▶ **EXERCISE INPUTS**:
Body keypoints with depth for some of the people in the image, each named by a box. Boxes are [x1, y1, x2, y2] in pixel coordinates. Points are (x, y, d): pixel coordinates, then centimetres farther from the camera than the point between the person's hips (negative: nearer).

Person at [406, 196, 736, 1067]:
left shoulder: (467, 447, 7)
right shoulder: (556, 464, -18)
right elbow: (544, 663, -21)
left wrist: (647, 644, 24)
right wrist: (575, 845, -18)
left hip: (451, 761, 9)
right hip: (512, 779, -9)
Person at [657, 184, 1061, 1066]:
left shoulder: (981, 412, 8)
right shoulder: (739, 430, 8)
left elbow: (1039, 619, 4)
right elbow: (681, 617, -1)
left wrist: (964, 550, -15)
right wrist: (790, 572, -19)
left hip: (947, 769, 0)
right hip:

▶ **ACTION ITEM**: The answer is one number: how many lines of the material above contain "wrist".

▶ **TASK SOLUTION**: 4